DOI: 10.14218/JCTH.2014.00036



Published online:

 Author information


Viral hepatitis C is responsible for a large burden of disease worldwide. Treatment of hepatitis C infection is currently undergoing a revolution with the development of new direct acting antivirals that offer higher cure rates and fewer side effects than other medications currently available. Treatment options for children, although well-defined and evidence-based, are limited relative to adults as there are few trials regarding the use of these newly developed agents in children. With so much optimism in the development of novel therapeutic options for hepatitis C, it is timely to review and summarize the current standard of care treatment and indications for treatment of chronic hepatitis C in children. We provide here an overview of recent drug developments and their potential for use in children.


Hepatitis C, Children, Treatment, Direct acting antivirals, Host targeting agents


Chronic infection with hepatitis C virus (HCV) carries a significant global health burden in both children and adults, with approximately 3% of the world's population infected. The prevalence of HCV in children is estimated to be 0.4% in the United Kingdom (UK), with a greater than ten-fold rise in prevalence in some developing nations.1,2 Vertical, compared to parenteral transmission, is increasingly the major route of acquiring HCV in childhood. Transmission rates from non-human immunodeficiency virus (HIV) mothers are reported in around 5% of cases and account for nearly half of all infected children within the UK.1 In contrast, parenteral transmission remains the most common method of infection in the developing world.1,2 The overall rate of spontaneous viral clearance following childhood infection is low, with the majority of children developing chronic hepatitis C (CHC) (54–86%).2 The clinical course of CHC in children is usually silent, with mildly abnormal liver function tests (LFTs) and minimal inflammation and fibrosis on histology.24 Nevertheless, fibrosis tends to progress with time, culminating in cirrhosis in 5–10% or hepatocellular carcinoma (HCC) in 2–5% in adulthood.2,3 Thus, continued efforts to effectively treat children and reduce the long-term health and social consequences in pediatric CHC are justified.

Whom and when to treat

Children with CHC are generally asymptomatic, but long-term infection may lead to cirrhosis and HCC over time, and it is recognized that the degree of hepatic fibrosis correlates with age and duration of infection.3 The benefits of treating children with CHC include prevention of disease progression and future complications and elimination of social stigma and caregiver stress. From a population health point of view, treating children with CHC reduces the global and financial burden of disease that, although not approaching that of adult CHC, is significant.5

Guidelines recommend interferon (IFN) based treatment after age three; IFN is not recommended under the age of 2 because of the increased chance for spontaneous seroconversion in the first three years of life.6

Children with persistently elevated serum aminotransferases or those with progressive fibrosis should be considered for treatment.

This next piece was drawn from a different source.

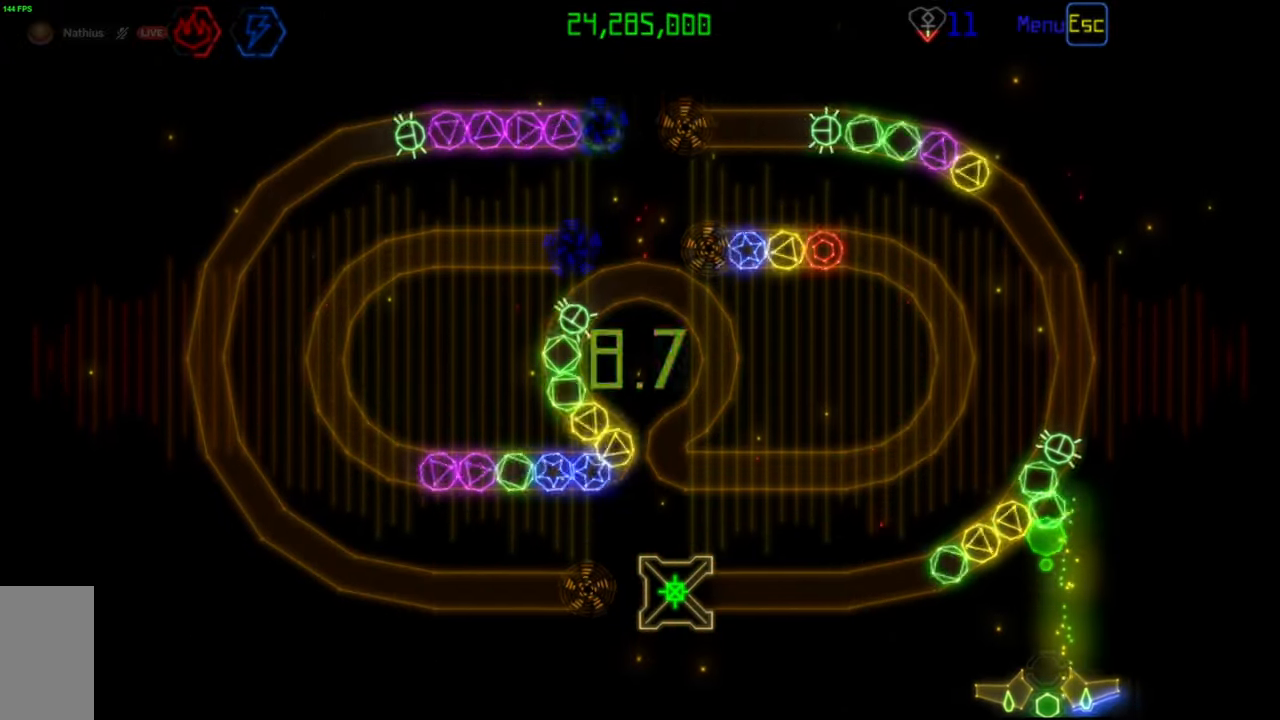
{"keys": [], "mouse": [], "events": [[250, "mouse_left", "down"], [333, "mouse_left", "up"]]}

Despite these guidelines, questions still remain regarding whom to treat. Uncertainty exists for a number of reasons. Most children with CHC lack clinical or laboratory evidence of inflammation or progression of disease, although they may benefit from treatment. Even in patients with mild to moderate evidence of disease, the rate of progression to significant fibrosis, cirrhosis, and HCC is slow. The decision to initiate treatment is also impacted by cost, efficacy, and side effects of current treatments, which although proven to be tolerated and effective in certain populations, still have much room for improvement. Furthermore, new treatment options are becoming more readily available for adults, raising the question of whether to wait for approval of these new treatments in children. Experience dictates, however, that it will still be many years before these options are available for children on a non-trial basis.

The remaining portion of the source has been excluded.